(WORK INSTRUCTIONS)
Transcribe the stretch of entries below from the line with "Худеем правильно" through the line with "Editorial Colex.", exactly and with both ends included; leave out all other lines.
-*-
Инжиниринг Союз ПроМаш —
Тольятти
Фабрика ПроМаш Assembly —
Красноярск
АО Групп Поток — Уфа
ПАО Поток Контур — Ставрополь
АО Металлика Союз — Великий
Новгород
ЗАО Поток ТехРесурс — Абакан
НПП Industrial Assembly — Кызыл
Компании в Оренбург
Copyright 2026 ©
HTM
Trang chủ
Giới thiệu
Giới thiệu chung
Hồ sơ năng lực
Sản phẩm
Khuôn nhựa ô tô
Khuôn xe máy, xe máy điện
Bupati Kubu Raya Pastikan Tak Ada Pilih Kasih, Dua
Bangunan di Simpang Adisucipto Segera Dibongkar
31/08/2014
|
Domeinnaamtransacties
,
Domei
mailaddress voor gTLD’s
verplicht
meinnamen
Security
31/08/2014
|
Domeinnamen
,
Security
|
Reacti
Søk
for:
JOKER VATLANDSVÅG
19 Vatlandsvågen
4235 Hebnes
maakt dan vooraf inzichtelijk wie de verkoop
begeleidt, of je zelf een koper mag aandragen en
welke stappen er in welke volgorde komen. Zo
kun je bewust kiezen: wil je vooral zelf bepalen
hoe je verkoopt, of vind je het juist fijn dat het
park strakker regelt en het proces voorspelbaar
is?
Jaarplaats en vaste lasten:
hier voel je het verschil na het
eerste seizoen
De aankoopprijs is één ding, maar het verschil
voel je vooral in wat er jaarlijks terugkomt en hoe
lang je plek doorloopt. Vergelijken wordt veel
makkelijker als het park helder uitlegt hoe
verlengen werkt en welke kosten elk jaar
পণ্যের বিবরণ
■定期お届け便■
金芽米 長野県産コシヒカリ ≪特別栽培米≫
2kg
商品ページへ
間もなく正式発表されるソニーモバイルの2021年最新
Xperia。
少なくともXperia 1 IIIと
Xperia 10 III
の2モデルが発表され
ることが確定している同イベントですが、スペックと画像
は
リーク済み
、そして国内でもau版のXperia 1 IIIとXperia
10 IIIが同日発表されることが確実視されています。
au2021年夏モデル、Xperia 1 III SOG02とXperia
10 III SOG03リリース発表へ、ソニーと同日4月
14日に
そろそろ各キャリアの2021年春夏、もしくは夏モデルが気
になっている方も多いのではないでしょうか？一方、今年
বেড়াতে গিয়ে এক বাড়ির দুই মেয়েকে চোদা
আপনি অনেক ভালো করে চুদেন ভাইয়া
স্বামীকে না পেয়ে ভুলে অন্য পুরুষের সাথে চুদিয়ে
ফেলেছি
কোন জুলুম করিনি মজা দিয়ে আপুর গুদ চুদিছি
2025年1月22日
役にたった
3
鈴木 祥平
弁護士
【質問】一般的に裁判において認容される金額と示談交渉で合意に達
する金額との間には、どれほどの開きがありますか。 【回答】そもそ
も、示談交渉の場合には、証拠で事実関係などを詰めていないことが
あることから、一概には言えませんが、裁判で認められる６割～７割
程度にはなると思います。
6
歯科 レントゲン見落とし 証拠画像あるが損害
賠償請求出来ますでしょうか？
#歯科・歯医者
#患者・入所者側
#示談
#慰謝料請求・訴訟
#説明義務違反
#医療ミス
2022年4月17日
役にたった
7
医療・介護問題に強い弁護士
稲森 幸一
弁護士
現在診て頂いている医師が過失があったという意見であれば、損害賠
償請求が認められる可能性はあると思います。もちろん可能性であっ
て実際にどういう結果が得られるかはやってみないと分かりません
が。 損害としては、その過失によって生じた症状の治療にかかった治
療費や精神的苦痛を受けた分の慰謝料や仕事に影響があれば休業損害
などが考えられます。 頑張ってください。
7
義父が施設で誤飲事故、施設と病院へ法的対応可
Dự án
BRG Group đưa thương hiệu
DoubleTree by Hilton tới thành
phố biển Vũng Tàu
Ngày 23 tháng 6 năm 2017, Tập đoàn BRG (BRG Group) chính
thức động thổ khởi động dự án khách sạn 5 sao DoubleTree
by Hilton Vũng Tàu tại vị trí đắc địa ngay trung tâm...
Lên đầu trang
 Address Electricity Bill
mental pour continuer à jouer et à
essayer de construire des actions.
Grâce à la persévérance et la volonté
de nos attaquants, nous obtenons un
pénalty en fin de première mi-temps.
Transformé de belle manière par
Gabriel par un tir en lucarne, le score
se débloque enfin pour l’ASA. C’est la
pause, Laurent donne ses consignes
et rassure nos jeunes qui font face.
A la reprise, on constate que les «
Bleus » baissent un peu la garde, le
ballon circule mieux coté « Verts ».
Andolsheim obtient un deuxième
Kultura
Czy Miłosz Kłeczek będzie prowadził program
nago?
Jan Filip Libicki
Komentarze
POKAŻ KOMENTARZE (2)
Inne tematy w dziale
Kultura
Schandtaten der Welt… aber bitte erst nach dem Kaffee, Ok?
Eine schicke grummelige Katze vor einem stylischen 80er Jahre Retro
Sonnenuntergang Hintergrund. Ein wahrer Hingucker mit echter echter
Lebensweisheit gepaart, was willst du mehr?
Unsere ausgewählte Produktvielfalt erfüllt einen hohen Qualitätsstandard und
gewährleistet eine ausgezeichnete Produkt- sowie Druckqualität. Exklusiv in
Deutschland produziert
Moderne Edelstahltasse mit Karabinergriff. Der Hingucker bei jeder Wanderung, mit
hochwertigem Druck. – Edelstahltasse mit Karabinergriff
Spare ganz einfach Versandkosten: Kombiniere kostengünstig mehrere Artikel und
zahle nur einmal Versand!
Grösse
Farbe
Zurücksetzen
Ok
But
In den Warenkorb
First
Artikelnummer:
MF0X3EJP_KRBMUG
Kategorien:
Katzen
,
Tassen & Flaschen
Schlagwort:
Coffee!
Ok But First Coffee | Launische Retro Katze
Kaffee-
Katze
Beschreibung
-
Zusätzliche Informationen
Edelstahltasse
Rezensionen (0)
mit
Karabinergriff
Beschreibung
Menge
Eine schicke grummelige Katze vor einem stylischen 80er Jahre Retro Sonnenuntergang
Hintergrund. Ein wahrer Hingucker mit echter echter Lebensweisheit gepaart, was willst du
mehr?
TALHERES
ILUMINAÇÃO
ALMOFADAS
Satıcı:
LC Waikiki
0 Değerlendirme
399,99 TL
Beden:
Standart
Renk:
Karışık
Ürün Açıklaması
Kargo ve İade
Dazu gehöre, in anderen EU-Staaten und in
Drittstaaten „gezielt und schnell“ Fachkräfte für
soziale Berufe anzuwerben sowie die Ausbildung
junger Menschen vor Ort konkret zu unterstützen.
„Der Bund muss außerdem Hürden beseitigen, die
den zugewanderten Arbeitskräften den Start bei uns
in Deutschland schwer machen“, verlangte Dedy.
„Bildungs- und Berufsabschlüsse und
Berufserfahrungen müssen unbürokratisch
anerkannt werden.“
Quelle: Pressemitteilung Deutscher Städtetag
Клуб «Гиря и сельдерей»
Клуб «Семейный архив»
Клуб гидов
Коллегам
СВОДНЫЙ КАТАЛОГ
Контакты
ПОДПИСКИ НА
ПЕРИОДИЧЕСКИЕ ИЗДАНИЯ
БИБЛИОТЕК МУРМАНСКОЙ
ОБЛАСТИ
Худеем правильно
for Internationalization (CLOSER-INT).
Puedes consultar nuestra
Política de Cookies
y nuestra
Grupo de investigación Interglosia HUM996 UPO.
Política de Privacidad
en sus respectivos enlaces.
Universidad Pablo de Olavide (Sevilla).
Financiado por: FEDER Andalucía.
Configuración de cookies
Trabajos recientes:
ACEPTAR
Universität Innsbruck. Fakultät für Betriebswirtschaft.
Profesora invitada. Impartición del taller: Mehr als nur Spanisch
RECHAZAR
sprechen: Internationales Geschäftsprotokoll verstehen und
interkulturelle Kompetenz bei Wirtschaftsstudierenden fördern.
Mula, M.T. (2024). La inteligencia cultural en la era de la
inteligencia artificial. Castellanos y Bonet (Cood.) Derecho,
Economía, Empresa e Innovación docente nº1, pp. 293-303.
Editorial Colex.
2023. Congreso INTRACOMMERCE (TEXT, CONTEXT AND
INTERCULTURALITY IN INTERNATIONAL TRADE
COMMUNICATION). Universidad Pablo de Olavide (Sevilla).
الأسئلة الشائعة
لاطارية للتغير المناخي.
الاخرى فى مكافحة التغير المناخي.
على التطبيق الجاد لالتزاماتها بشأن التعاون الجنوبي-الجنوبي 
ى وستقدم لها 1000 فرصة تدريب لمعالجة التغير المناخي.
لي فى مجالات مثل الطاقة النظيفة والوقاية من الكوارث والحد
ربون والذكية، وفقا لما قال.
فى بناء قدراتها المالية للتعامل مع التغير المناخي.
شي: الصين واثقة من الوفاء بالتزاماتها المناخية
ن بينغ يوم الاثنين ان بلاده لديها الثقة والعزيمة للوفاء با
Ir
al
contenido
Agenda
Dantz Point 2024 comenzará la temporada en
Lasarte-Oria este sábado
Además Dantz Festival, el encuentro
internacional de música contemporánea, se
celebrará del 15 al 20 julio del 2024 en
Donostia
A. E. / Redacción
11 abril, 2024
-*-
(RESPONSE BELOW)
Худеем правильно
for Internationalization (CLOSER-INT).
Puedes consultar nuestra
Política de Cookies
y nuestra
Grupo de investigación Interglosia HUM996 UPO.
Política de Privacidad
en sus respectivos enlaces.
Universidad Pablo de Olavide (Sevilla).
Financiado por: FEDER Andalucía.
Configuración de cookies
Trabajos recientes:
ACEPTAR
Universität Innsbruck. Fakultät für Betriebswirtschaft.
Profesora invitada. Impartición del taller: Mehr als nur Spanisch
RECHAZAR
sprechen: Internationales Geschäftsprotokoll verstehen und
interkulturelle Kompetenz bei Wirtschaftsstudierenden fördern.
Mula, M.T. (2024). La inteligencia cultural en la era de la
inteligencia artificial. Castellanos y Bonet (Cood.) Derecho,
Economía, Empresa e Innovación docente nº1, pp. 293-303.
Editorial Colex.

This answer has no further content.